Ian Smith, the former Prime Minister of what was Rhodesia has died. I met him very briefly in the late 70′s. He had been invited to attend the Battle of Britain service in Westminster Abbey and the pilots’ association dinner. The dinner was held at the Officers’ Mess where I lived at the time as a young WRAF officer. Some friends and I bought some spitfire prints and took them down to the ante room and got the old guys to sign them. One of the ex-pilots was Douglas Bader, famous for rejoining the RAF as a pilot at the start of the second World War despite having had both legs amputated. His story was immortalised by Kenneth Moore in ‘Reach for the Skies’. Anyway, it was a riotous evening and they were all such fun, including Ian Smith who was a bit of a curiosity. Very stupidly we presented the prints to the Mess and never thought to keep any for ourselves, as they would now fetch a tidy sum now.
Yesterday I was at a day’s project management workshop as sort of joint host. It was on the theme of elearning, and was expertly delivered by John and Clive from JISC Infonet. It was held in the refurbished Refreshment rooms of Carnforth Railway Station which was the location for ‘Brief Encounter‘ filmed in early 1945 starring Celia Johnson and Trevor Howard. Although there is a lot of information on the history of the station the main theme of the visitor centre is a homage to the film. I wasn’t able to resist the temptation of speaking with a clipped British, don’t move your lips, accent for long.
Apart from high speed trains on the West Coast mainline thundering past every 10 minutes or so it is a lovely location and the building has been very tastefully restored. There is the original refreshment room, souvenir shop, with Brief Encounter playing on a large tv, and the Furness Room which is available for hire and the main rooms have 1940′s music playing softly in the background. An added bonus for me was I could catch the train there from my local station and I can recommend the cakes.
Apparently it isn’t sufficient to mention that my nephew passed his Class One test on Tuesday, he expects me to get him a job also. So if anyone out there reading this has a haulage company and would like to employ a newly qualified driver – get in touch and I’ll pass your message on. Though I really would recommend that he tries some agencies locally – just in cast the offers don’t come flooding in!
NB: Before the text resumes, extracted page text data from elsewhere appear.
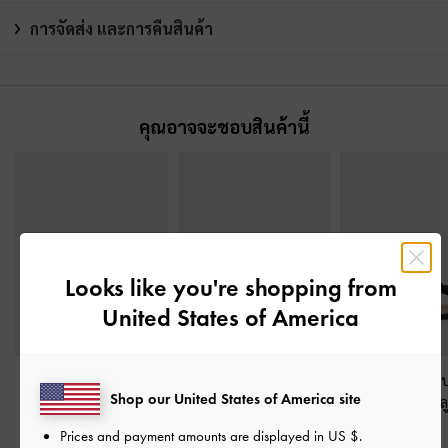
การจัดส่ง และการคืนสินค้า
คุณอาจจะชอบสินค้านี้
Looks like you're shopping from
United States of America
รองเท้าส้นสูงดีเทลสาย
รองเท้าส้นสูงพร้อมสาย
รองเท้าแตะหนีบ
Shop our United States of America site
คาดไขว้แบบคล้องนิ้ว
-
รัดข้อเท้ารุ่น Fianna
-
หนังแท้ประดับล
สีดำ
สีดำ
สีดำ
Prices and payment amounts are displayed in
US $
.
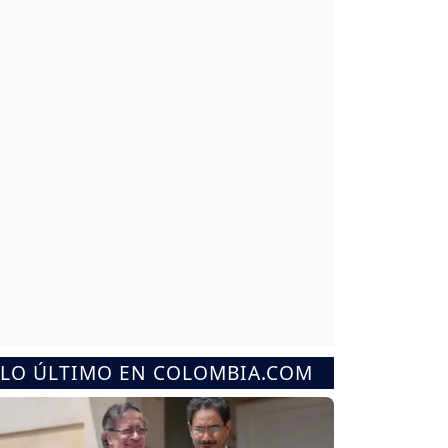
LO ÚLTIMO EN COLOMBIA.COM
On a different tack, I had read that Facebook were allowing members to recommend products that were featured on the site, though I hadn’t seen any evidence of it happening till now. I’m delighted to become a fan of Common Craft who produce the great short explanatory videos that we use on our TV Channel – www.rsc-northwest.ac.uk - click on publications then RSCTV – in fact if you didn’t catch it before Halloween, you can learn how to recognise and avoid a Zombie attack.
I’ve just been directed to this site by Michael at East Michigan University. It’s a sort of social mapping thing which uses Google Maps but what I like about it is you can add other locations that you like. I’ve managed to add Emau Hill next to the village of Amani in Tanzania as a location, but seem unable to add the website link to it. Hopefully the webmaster on the Tukae site will add the url so we can link up to it. You can add other blogs that are already registered, and there are pitifully few, so for it to work it will need far more registrations and people linking their own blogs to each other. I’ve invited a couple of folk, and will invite more as I trail through my feeds. A direct link to the location of the blog is here and I’ve inserted a widget in the left hand side bar. Astonishingly, with 12 hits I am now in the top 100 on the site! Won’t last long.
I’d just like to say congratulations to my nephew who passed his Class One driving test yesterday. He’s such a star and like a big brother to my girls – well done boy. Will the streets of the nation ever be the same again – and will we all have to pay higher insurance premiums now?